Overview of the Fault Network Modeling process

The modeling process looks like this:

  1. Creation of subfaults

    In this step, the fault traces are expanded down-dip to 3D surfaces, and then broken into smaller, atomic units called ‘subfaults’ that are capable of independent ruptures. The individual subfault ruptures are the smallest on-fault ruptures in the fault source. For regional PSHA models, 10x10 km subfaults are a fine subfault size, which is about a M 6.0 rupture.
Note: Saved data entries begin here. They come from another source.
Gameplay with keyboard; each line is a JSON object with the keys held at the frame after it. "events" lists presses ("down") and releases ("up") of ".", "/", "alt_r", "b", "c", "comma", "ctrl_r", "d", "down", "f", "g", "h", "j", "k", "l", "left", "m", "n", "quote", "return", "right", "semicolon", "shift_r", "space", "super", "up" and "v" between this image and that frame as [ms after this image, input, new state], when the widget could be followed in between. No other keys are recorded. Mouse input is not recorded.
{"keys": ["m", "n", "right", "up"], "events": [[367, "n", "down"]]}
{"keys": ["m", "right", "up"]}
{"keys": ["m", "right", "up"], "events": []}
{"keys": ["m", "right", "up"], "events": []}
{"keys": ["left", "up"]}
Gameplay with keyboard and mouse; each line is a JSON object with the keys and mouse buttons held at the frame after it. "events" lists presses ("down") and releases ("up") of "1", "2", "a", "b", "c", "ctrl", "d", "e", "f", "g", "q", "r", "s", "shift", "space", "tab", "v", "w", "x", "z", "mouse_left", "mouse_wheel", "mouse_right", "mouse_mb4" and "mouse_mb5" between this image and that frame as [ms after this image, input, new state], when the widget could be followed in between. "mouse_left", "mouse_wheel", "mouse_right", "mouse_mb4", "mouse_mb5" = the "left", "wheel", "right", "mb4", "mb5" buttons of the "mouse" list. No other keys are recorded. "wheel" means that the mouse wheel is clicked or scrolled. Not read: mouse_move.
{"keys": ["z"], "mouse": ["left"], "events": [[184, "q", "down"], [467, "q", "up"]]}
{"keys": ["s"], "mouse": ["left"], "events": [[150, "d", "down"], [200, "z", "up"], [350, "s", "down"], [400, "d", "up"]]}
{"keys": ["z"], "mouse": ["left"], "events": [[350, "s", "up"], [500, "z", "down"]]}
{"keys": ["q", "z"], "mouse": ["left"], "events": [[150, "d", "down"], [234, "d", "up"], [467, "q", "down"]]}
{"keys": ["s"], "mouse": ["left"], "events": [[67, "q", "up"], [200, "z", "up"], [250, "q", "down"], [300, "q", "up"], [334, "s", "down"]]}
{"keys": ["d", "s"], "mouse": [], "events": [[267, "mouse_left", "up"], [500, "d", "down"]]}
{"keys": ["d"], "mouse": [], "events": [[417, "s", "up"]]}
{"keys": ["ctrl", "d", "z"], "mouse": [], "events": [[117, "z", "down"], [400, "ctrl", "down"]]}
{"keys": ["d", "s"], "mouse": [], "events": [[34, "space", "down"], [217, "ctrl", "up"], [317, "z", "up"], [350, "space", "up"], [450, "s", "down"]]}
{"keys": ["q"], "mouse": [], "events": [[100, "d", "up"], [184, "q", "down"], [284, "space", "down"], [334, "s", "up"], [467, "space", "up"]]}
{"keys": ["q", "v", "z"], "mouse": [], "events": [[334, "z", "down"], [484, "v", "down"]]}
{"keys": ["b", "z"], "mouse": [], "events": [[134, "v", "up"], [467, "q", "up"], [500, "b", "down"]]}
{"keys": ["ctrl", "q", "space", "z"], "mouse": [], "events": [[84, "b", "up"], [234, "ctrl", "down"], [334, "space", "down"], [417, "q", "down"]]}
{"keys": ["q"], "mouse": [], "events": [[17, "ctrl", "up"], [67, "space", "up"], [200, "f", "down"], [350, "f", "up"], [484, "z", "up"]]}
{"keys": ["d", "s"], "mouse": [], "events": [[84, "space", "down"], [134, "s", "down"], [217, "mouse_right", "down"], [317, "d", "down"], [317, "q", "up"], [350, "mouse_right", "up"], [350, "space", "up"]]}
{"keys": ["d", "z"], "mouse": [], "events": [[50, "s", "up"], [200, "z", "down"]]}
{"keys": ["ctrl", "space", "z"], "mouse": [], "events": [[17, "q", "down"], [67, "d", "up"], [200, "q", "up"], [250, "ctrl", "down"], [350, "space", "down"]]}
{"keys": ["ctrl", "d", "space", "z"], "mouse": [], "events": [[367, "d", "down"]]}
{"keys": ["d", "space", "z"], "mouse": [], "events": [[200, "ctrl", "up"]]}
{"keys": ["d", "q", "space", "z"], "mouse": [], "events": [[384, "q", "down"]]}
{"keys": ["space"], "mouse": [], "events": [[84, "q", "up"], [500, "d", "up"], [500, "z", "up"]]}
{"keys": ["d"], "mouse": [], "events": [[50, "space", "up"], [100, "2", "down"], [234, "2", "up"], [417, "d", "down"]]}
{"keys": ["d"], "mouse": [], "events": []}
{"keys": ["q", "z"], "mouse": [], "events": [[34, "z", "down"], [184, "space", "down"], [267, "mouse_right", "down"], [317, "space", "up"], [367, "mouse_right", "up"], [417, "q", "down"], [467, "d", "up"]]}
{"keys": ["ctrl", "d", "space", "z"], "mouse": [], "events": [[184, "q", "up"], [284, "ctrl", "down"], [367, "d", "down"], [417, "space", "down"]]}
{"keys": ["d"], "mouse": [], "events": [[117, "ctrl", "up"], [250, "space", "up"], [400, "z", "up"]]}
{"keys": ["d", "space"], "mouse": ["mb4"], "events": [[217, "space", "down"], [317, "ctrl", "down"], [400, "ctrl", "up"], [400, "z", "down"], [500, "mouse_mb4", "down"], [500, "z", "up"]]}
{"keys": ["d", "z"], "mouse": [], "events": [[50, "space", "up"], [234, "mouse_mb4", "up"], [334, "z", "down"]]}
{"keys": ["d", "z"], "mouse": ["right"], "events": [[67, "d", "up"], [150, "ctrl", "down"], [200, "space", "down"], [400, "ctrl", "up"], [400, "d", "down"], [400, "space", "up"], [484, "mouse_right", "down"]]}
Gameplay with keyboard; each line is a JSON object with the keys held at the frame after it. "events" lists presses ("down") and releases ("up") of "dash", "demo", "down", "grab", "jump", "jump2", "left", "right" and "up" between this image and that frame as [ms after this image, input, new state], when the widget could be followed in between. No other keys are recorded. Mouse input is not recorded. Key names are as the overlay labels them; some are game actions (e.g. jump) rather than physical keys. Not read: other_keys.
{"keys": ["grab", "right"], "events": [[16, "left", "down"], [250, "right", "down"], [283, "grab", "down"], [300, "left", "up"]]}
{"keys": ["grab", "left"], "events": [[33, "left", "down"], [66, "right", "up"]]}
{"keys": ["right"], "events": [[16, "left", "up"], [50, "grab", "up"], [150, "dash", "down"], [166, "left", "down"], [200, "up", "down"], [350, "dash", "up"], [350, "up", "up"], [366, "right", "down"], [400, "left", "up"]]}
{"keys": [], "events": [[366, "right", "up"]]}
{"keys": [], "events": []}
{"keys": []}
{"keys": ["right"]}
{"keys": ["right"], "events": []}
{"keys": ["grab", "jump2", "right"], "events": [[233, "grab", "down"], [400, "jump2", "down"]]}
This can be smaller or larger if desired, for example smaller for site-specific studies, or larger for continental-scale models; the tradeoffs here are the number of ruptures produced and the computational expense in the rupture creation and rate inversion.

  2. Creation of single-fault ruptures

    Single-fault ruptures are composed of one or more subfaults. Ruptures with more than one subfault are rectangular groups of contiguous subfaults. These fall within rupture aspect ratio bounds, which are different for ruptures that don’t fully saturate the down-dip width of the fault and those that do: ruptures that do are allowed to grow much longer than those that do not, consistent with observations from nature. Note that these aspect ratio bounds are configurable.

  3. Creation of multifault ruptures

    Multifault ruptures are created by joining single-fault ruptures that are separated by a ‘jump’ distance less than some specified value (typically 5-10 km). This is done through graph theoretical methods: a N x N distance matrix is created (where N is the number of ruptures) and then this matrix is pared for distances greater than the jump distance, creating an adjacency matrix. Then, all of the unique sets of adjacent ruptures is found through a depth-first search algorithm operating on the adjacency matrix.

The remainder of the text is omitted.